- **Request**:
Copy each line below holding "background".

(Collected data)

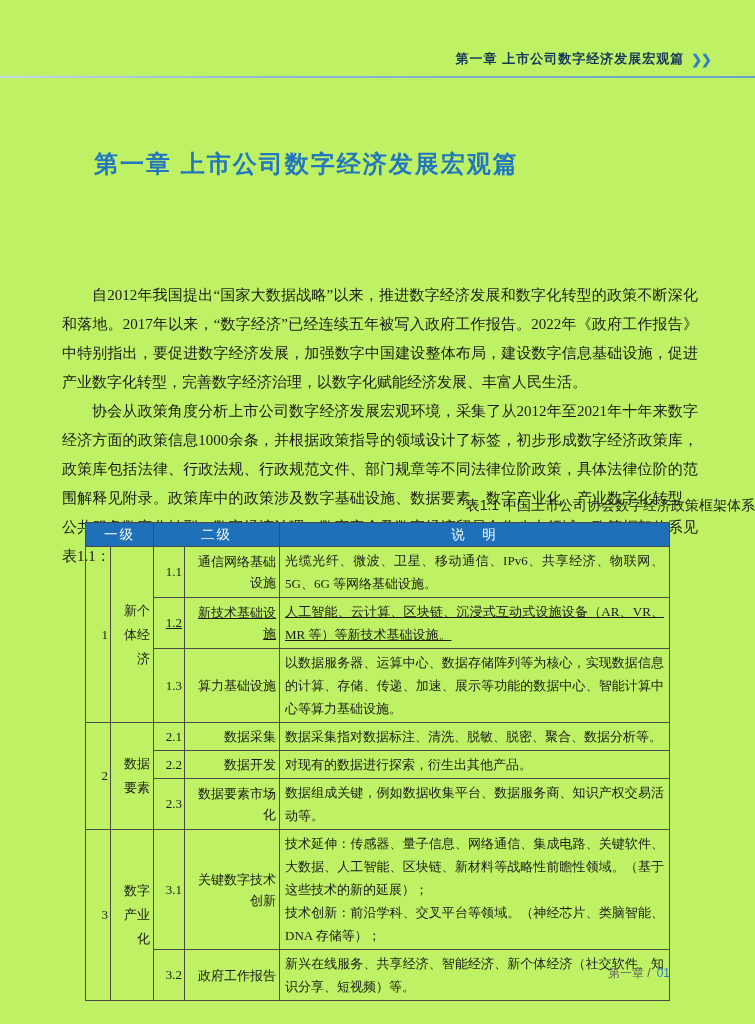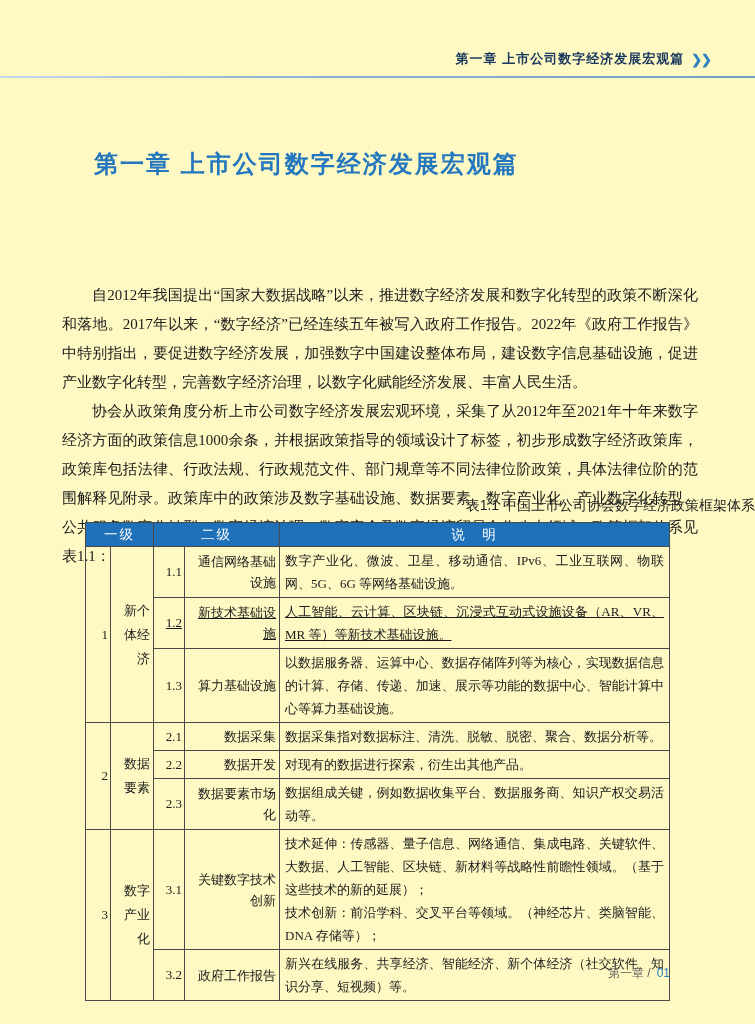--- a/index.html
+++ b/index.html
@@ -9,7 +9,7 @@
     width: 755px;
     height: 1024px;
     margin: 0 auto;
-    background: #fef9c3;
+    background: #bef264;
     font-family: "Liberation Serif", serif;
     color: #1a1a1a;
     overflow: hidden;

- **Final answer**:
-    background: #fef9c3;
+    background: #bef264;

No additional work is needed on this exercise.